“Shut Up!” An Opinionated Article on the Appropriate Time for the Phrase

Often times in conversing with peers or walking past groups of people who are engaged in conversation, you may find yourself in a position where you feel obliged by bubbling rage from somewhere deep inside to yell, “Shut Up!” However, it is used unnecessarily in some situations, and it may even come off as ruder than the inciting comment. I have taken it upon myself to chronicle anytime this week when I have felt like using the phrase, and I decided to review the cases further.

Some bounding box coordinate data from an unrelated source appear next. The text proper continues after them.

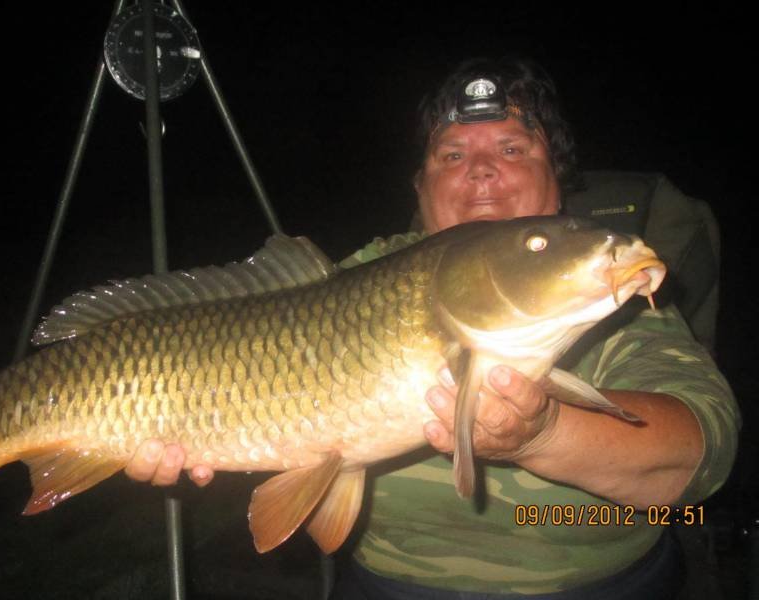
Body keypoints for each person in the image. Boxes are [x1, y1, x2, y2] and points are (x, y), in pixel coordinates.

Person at [124, 57, 740, 598]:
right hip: (386, 586)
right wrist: (170, 419)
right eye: (452, 155)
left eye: (512, 149)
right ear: (421, 189)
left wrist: (543, 432)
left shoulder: (604, 294)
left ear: (558, 188)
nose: (480, 173)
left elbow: (698, 454)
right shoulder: (352, 280)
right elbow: (302, 469)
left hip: (594, 586)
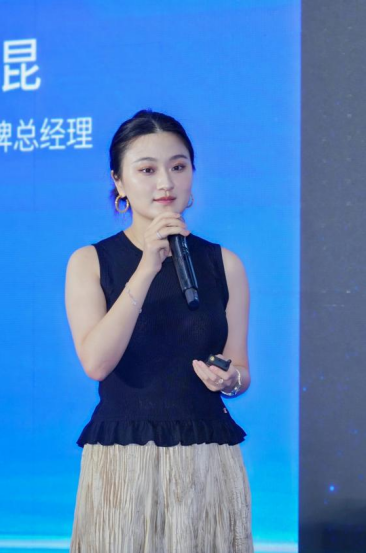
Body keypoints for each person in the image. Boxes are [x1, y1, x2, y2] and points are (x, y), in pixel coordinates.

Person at [64, 109, 253, 553]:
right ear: (119, 182)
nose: (166, 182)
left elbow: (241, 369)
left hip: (206, 459)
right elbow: (96, 362)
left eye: (178, 166)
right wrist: (148, 266)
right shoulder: (91, 262)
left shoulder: (224, 264)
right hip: (125, 461)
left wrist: (230, 380)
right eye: (147, 170)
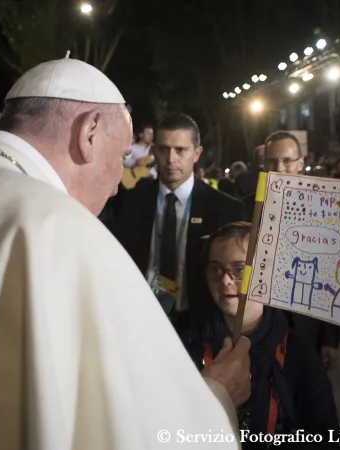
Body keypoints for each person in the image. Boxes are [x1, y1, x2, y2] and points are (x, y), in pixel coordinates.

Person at [0, 57, 251, 449]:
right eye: (120, 159)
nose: (117, 186)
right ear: (90, 131)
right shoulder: (57, 226)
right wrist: (217, 395)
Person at [181, 222, 340, 449]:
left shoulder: (299, 353)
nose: (225, 280)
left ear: (267, 274)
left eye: (239, 269)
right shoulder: (187, 344)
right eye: (216, 269)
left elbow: (324, 438)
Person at [104, 113, 245, 332]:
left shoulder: (225, 208)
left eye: (180, 150)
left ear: (196, 154)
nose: (171, 160)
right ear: (154, 152)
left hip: (200, 324)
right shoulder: (129, 203)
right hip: (139, 320)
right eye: (163, 149)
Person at [243, 131, 340, 371]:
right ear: (262, 165)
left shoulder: (325, 208)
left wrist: (330, 339)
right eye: (271, 161)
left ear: (301, 163)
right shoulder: (244, 207)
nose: (279, 167)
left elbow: (333, 274)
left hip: (307, 324)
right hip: (258, 322)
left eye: (286, 161)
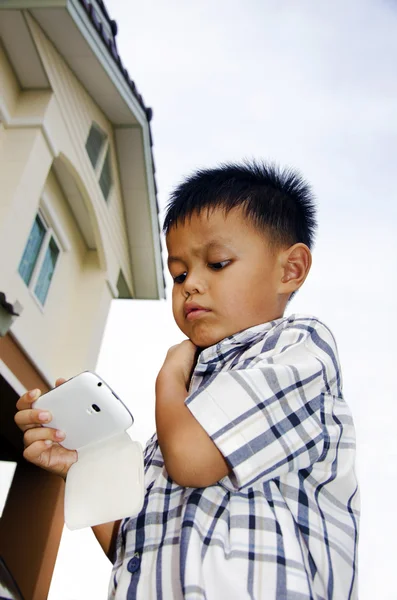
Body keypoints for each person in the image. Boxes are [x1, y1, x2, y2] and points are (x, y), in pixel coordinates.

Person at [15, 161, 360, 599]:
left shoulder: (297, 349)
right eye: (178, 273)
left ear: (289, 270)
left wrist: (169, 374)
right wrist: (77, 465)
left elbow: (192, 462)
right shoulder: (179, 418)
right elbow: (132, 543)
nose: (190, 284)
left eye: (216, 263)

Case 1: Chronic Complainers In school as well as the workplace, it is an unavoidable truth that you will run into someone like this. Like the old saying goes, if you don’t know one, then it’s probably you. Chronic complainers often have an internal locus of control, meaning they feel that the cause of their problems is the world. They complain just to make conversation. Now, it is not acceptable to simply tell these people to shut up every time they speak nor is it efficient as it will probably add to their never-ending list of why their life is terrible. Their case is a complicated one as some complaints warrant the phrase while others do not.

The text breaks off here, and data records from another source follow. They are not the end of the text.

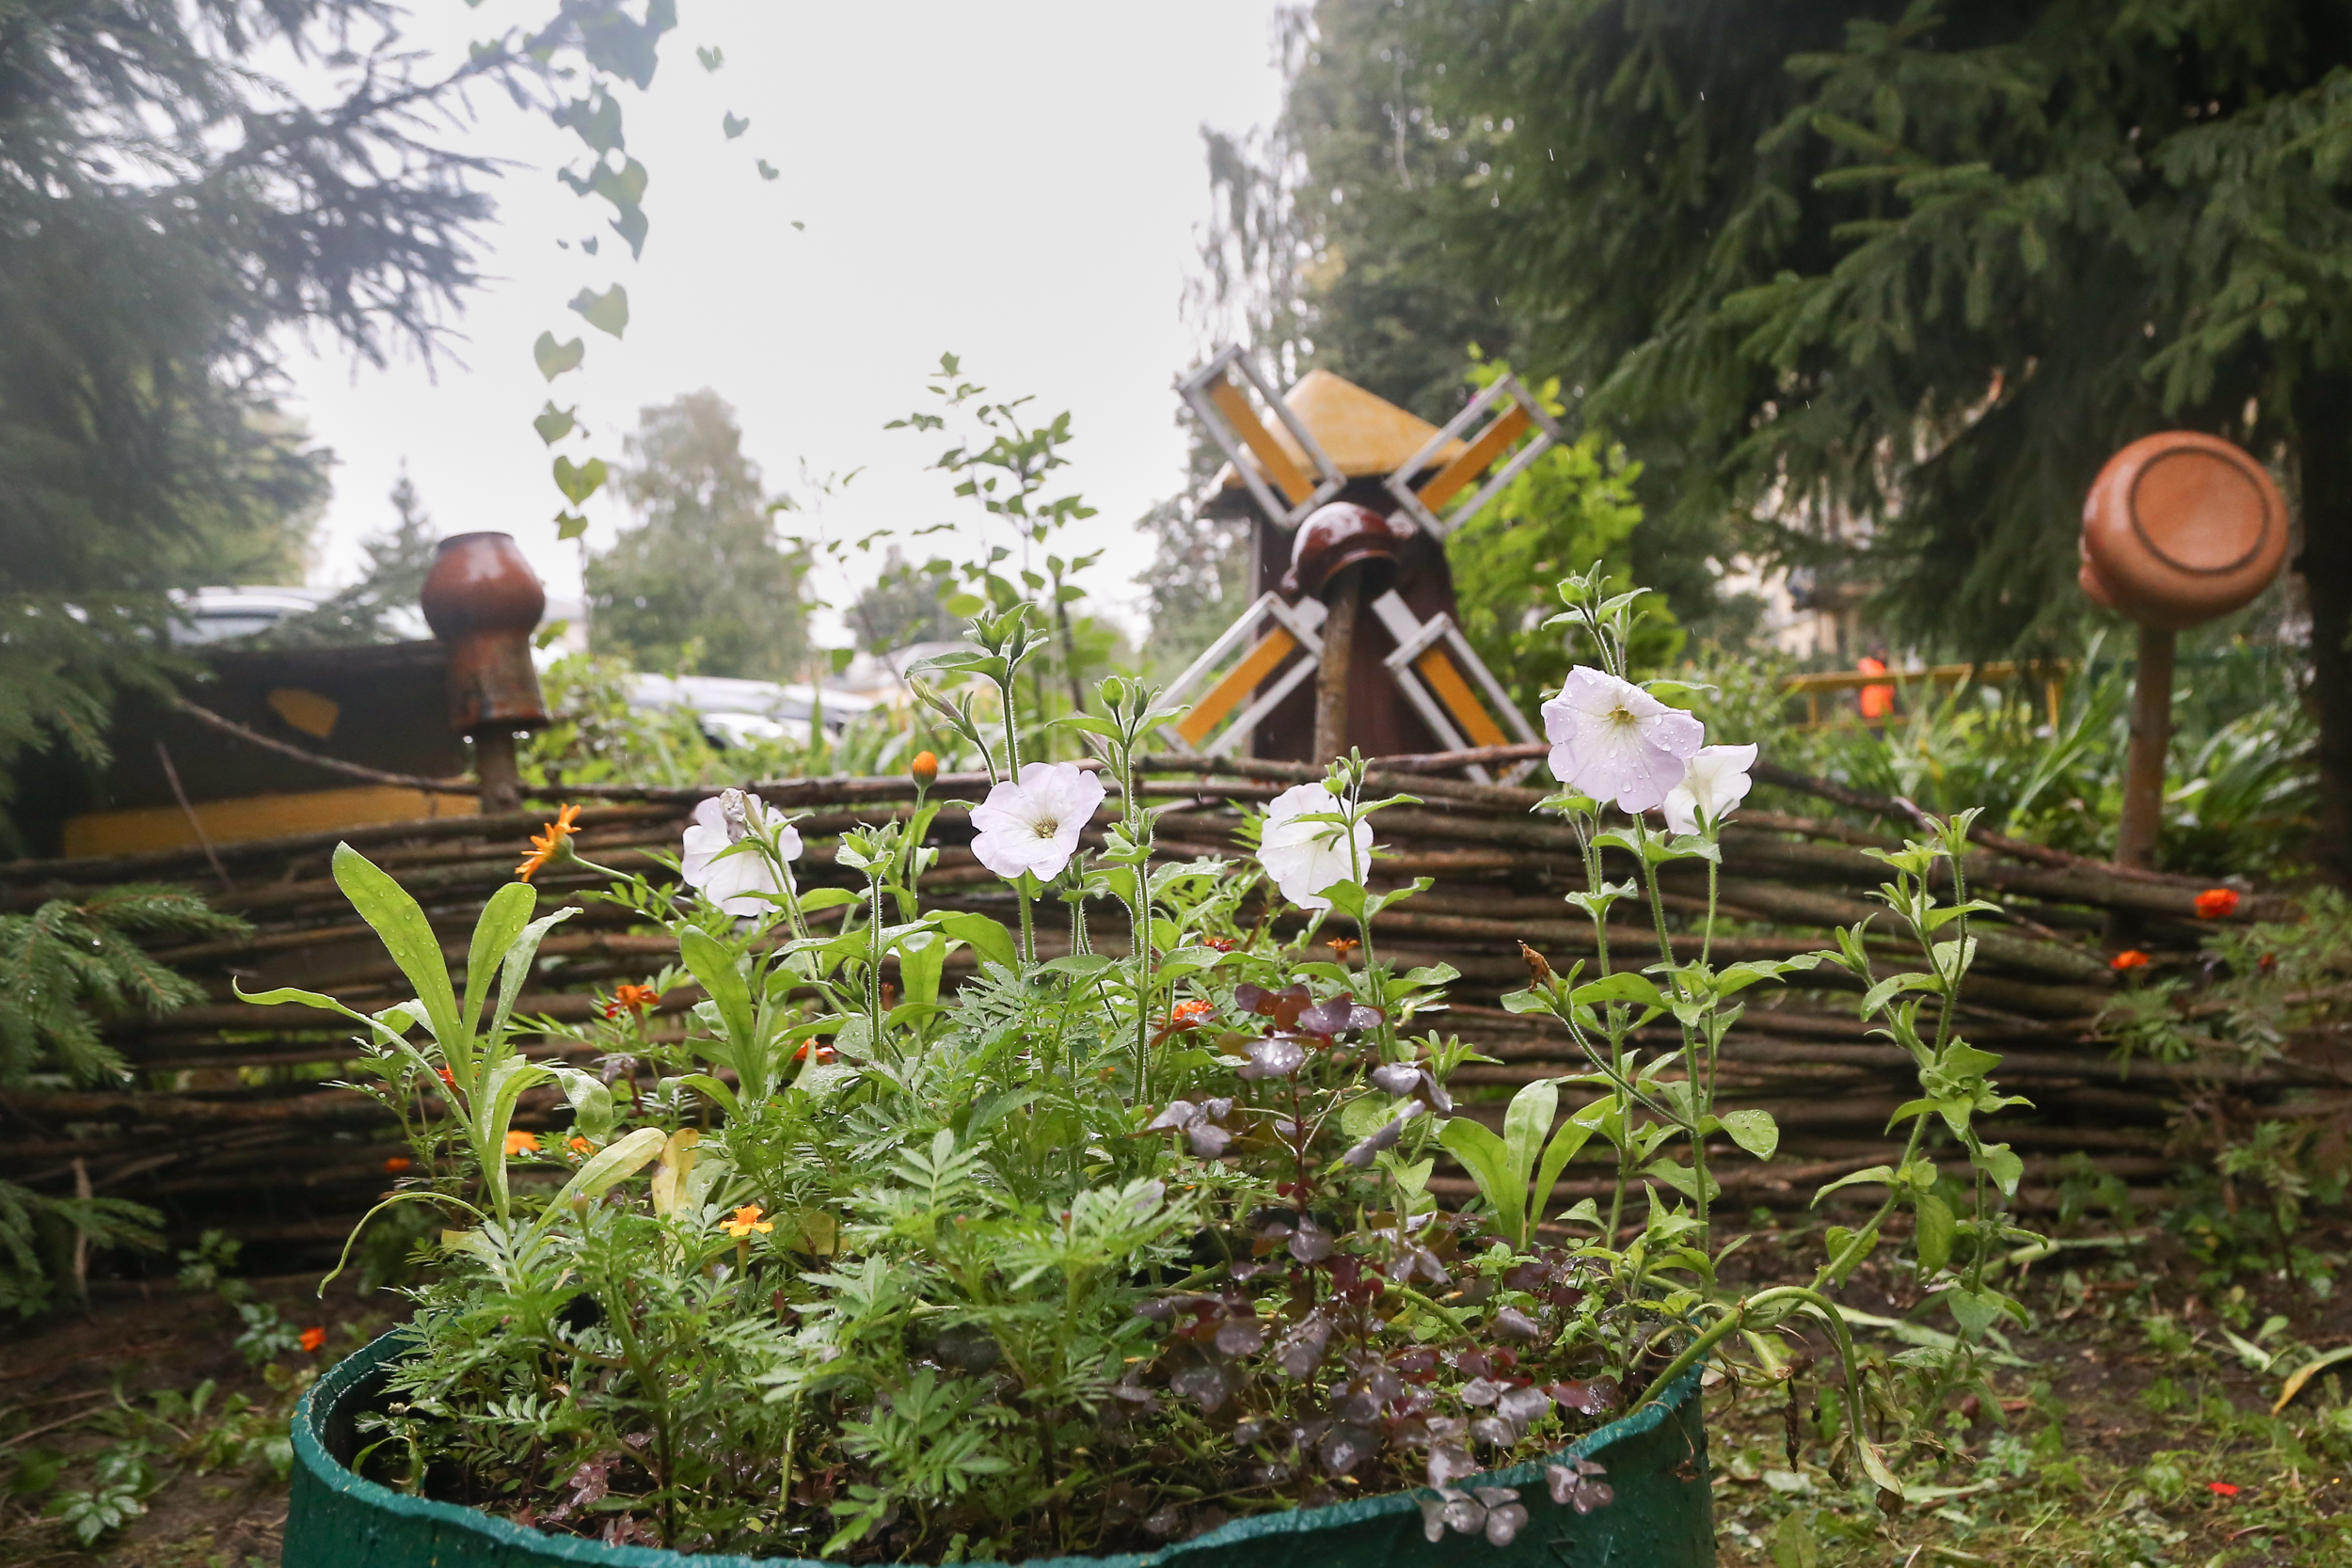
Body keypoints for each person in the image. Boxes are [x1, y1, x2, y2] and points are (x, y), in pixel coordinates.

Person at [1857, 647, 1895, 725]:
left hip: (1886, 708)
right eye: (1880, 652)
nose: (1883, 655)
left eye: (1884, 652)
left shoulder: (1883, 666)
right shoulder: (1867, 664)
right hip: (1872, 709)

Case 2: Irrelevant Commentator An irrelevant commentator is someone who makes statements that are unnecessary to the conversation. Whether it be statement of the obvious or completely off-topic, the irrelevant commentator can be an annoyance which calls for the phrase that pays, but using shut up in these cases is not acceptable. The use of shut up in this instance is comparable to yelling at a small child. Although it may solve the problem temporarily, people of this contingency are generally of a lower intelligence and deserve your pity.

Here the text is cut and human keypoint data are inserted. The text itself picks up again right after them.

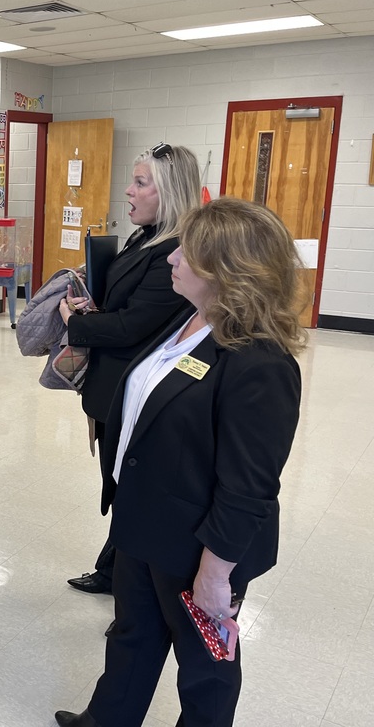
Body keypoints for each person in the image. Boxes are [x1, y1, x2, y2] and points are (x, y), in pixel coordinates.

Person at [55, 197, 306, 727]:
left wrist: (215, 575)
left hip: (200, 545)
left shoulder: (260, 363)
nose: (171, 258)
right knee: (133, 634)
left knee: (204, 668)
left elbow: (249, 488)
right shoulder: (190, 320)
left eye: (185, 253)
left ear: (224, 270)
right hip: (145, 521)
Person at [59, 143, 200, 600]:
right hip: (114, 385)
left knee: (131, 488)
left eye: (140, 183)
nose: (128, 191)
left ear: (171, 193)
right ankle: (114, 568)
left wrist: (75, 323)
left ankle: (128, 583)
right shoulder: (147, 238)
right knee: (121, 483)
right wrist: (94, 305)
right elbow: (126, 307)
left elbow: (133, 326)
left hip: (134, 392)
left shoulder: (175, 252)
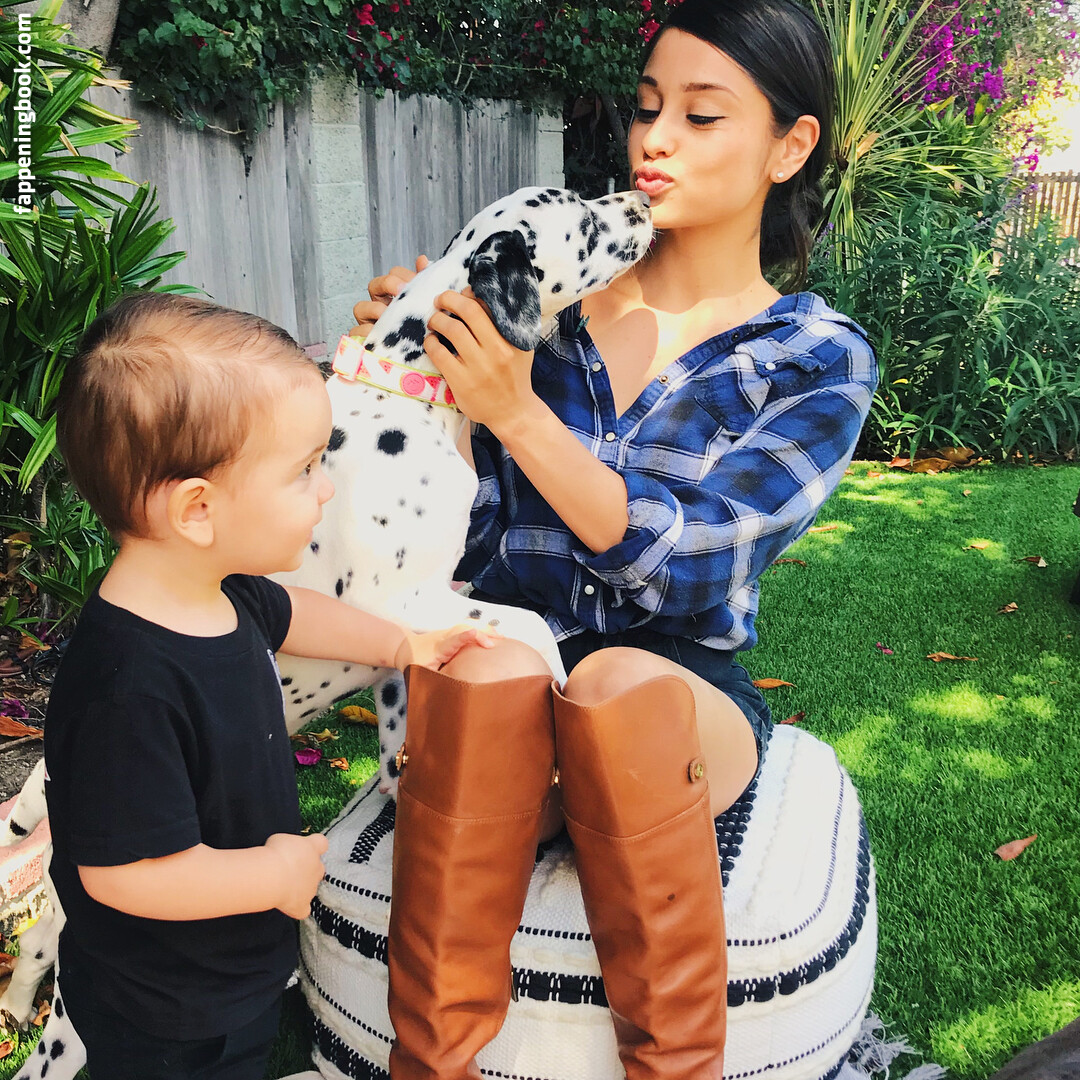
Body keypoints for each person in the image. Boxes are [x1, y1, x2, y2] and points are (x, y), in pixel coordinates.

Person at [353, 0, 878, 1075]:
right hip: (505, 659)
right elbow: (459, 534)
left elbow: (694, 567)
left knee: (615, 689)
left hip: (676, 689)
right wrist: (421, 377)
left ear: (790, 146)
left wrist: (517, 414)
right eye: (646, 109)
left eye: (701, 115)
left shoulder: (815, 356)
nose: (654, 141)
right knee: (491, 681)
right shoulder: (541, 304)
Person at [45, 292, 498, 1080]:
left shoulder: (220, 590)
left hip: (232, 969)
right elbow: (123, 873)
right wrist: (271, 874)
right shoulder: (128, 688)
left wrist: (401, 644)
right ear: (197, 510)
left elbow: (294, 615)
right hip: (167, 1011)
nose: (326, 490)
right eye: (304, 470)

Case 3: Outspoken Ignoramus This group is the most upsetting to hear. An outspoken ignoramus is someone who makes rude remarks that are politically incorrect in order to upset others or as part of a joke. In cases where this is heard, it can be appropriate to use our phrase in question. The discerning criterion for this case would be the direction of the statement. If it is used to at someone else’s expense, then I suggest that the phrase is used. However, if it used in conversation as a harmless joke, then it is best just to let it go.

These are 3 cases that I have examined this week. I know that the explanations are brief and need to be expanded upon before they can be used, so this is just scratching the surface on using the phrase, “Shut Up!”.